The urge to crawl over to her was strong, but I forced myself to stay on the sofa. “I wonder if Crazy Charles has made good on his valedictory speech.”

Corabelle smacked her hands against the carpet. “OH! That jerk! I forgot about him!”

“I never thought you’d forget the guy who stole the top spot from you.” Corabelle had ended up salutatorian when a perfect tie on their grades meant the committee looked to their noncredit courses for a decision.

“Last I heard, he was at MIT,” Corabelle said. “So he did well.”

She seemed to be relaxing again.

“Remember when we were kids, and practiced teaching school?” I asked.

“I know where this is going.” She kicked her legs out, and the sight of her thighs made my blood jump, but I stuffed it down.

I propped my feet on a scarred-up coffee table, hoping the position would hide anything that sprang up unexpectedly. “Charlie was always the student in the most trouble in our pretend classroom.”

“Didn’t we stick him in the corner? What did we use for him?”

“Your clown doll,” I said.

“Yes! That was it. I seemed to enjoy giving him F’s on all his essays.”

“You were a heartless one.”

Her smile was genuine and made her look so much like the old Corabelle. Our history seemed to fall away and we were almost like we’d been at the beginning of that terrible year, before anything went wrong. I wanted her so desperately, to talk to her while I held her close, to bring her around. I knew her. I knew everything about her. I could make her better, erase that sadness in her eyes, that panic that came over her so often.

Cool your jets, I told myself. One step at a time. 

Chapter 20: Corabelle

I wasn’t going to be able to resist him. I could already see it.

He sat on my sofa, his feet up on my coffee table, and everything about my difficult world suddenly seemed so simple. I could see he was on edge. He always had these explosive moments. But he cared, a lot, and I had always forgiven him because I knew where they came from, his father, that jerk who never thought Gavin did anything right.

But would he forgive me? I couldn’t bear it if that anger was directed at me.

He talked about our old pretend school in my parents’ sunroom, looking out over the yard and the fence that had a Gavin-sized gap going to the alley. Eventually my father had put in a gate to make it easier for him to come over. He had no idea that he would later be enabling our torrid nights, Gavin coming in my window as freely as the hot winds blew through New Mexico.

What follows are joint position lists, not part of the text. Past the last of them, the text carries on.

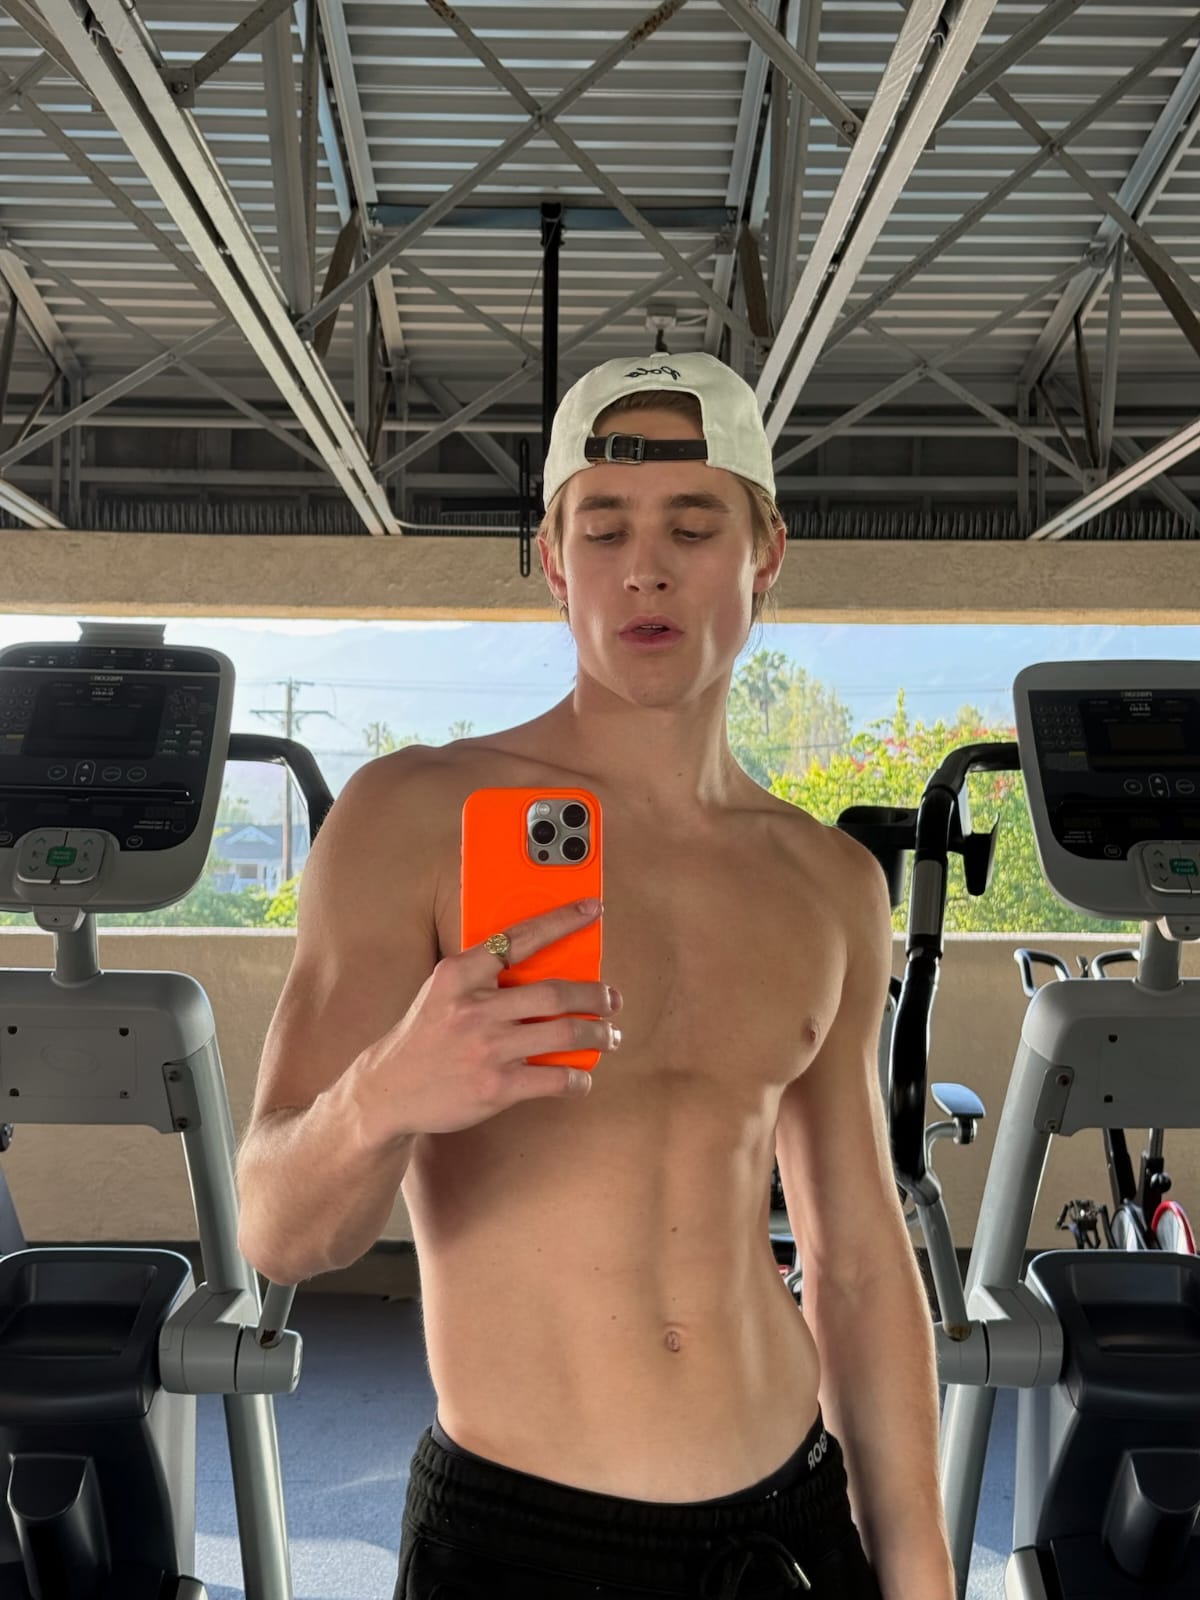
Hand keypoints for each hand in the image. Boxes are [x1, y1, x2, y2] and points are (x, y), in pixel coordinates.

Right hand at [353, 899, 620, 1141]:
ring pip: (564, 1033)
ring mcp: (486, 1048)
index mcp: (459, 974)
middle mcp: (474, 1008)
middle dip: (595, 995)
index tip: (591, 909)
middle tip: (611, 999)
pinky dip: (578, 1079)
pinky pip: (555, 1079)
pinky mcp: (495, 1087)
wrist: (387, 1091)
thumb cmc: (425, 1037)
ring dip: (598, 1034)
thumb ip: (483, 977)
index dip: (561, 921)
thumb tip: (545, 966)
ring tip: (609, 1036)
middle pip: (555, 992)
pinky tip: (582, 1077)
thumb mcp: (441, 993)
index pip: (519, 938)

My belly burned and the heat rushed between my legs. I tried to remember the last time we’d been together, all the way together, my last time. Maybe a week before the baby was born. Only in the last day or two when something seemed off, cramps in my back and random contractions, did we stop.

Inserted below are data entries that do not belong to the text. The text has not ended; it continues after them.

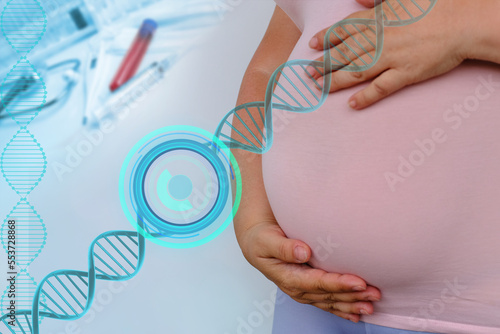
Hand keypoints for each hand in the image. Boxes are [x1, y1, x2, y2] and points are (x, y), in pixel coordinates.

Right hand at [238, 218, 381, 321]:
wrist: (256, 242)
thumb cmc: (261, 239)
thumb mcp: (266, 240)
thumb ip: (284, 247)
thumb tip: (302, 252)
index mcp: (288, 277)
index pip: (318, 283)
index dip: (339, 283)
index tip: (359, 282)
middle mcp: (297, 288)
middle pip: (328, 295)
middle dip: (352, 296)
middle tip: (375, 293)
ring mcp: (303, 291)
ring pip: (331, 301)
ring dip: (352, 305)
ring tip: (372, 305)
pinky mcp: (308, 289)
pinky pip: (327, 302)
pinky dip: (343, 309)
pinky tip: (356, 315)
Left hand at [309, 0, 467, 108]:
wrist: (462, 22)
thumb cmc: (434, 6)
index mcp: (378, 19)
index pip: (345, 30)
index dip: (326, 38)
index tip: (312, 46)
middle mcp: (379, 39)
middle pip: (345, 52)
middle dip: (324, 63)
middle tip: (308, 73)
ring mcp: (391, 58)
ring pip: (356, 70)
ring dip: (336, 80)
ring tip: (320, 88)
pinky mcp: (406, 74)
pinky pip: (381, 88)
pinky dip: (366, 97)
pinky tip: (352, 104)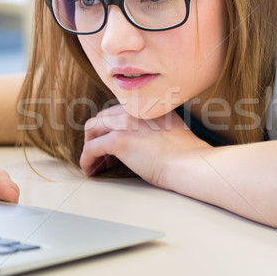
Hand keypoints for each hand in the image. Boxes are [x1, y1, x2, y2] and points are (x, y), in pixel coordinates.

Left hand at [79, 105, 209, 186]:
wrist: (190, 163)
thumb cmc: (186, 154)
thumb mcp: (172, 128)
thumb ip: (155, 126)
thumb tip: (144, 140)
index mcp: (146, 107)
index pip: (118, 111)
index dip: (111, 128)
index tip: (112, 144)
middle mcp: (133, 110)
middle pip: (102, 117)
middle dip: (97, 135)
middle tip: (102, 155)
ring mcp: (125, 124)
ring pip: (92, 128)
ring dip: (90, 145)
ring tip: (95, 163)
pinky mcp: (118, 141)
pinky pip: (91, 148)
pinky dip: (86, 159)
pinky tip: (90, 169)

I managed to answer when he asked questions, but my mind wasn’t on the conversation anymore. I wanted to give him a shirt, so that I would stop looking at his chest. I’d been up against it twice already, and when he kissed me earlier, it had taken everything I had to get away.

But dang it, he made me mad. I was still so disgusted that our private story was out.

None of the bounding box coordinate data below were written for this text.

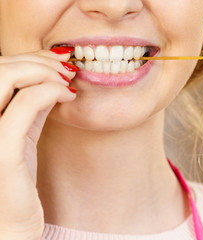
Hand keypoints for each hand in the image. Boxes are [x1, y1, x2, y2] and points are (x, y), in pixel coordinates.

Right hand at [0, 47, 77, 239]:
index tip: (57, 59)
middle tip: (66, 67)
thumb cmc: (14, 179)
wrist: (10, 223)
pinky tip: (69, 96)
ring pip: (7, 77)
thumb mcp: (20, 134)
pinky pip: (26, 104)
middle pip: (0, 68)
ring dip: (43, 71)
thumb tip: (50, 78)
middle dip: (37, 60)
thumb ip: (29, 106)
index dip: (27, 57)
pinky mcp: (1, 149)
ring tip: (68, 79)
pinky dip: (50, 91)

Gavin seemed to realize I’d quit paying attention and just watched me with those cool blue eyes.

I closed my own to cut off the visuals feeding my distraction, letting my head fall against the wall. Calling him had been a good thing. I felt in control again, less afraid of what had happened in the bathroom. Maybe now that the moment had passed I would be all right. I could send Gavin home, and we’d see each other in class on Monday, and fall into something easier than we’d endured so far. If I kept it light, then my secrets could stay tucked away. No more drama. No disaster or rejection or guilt.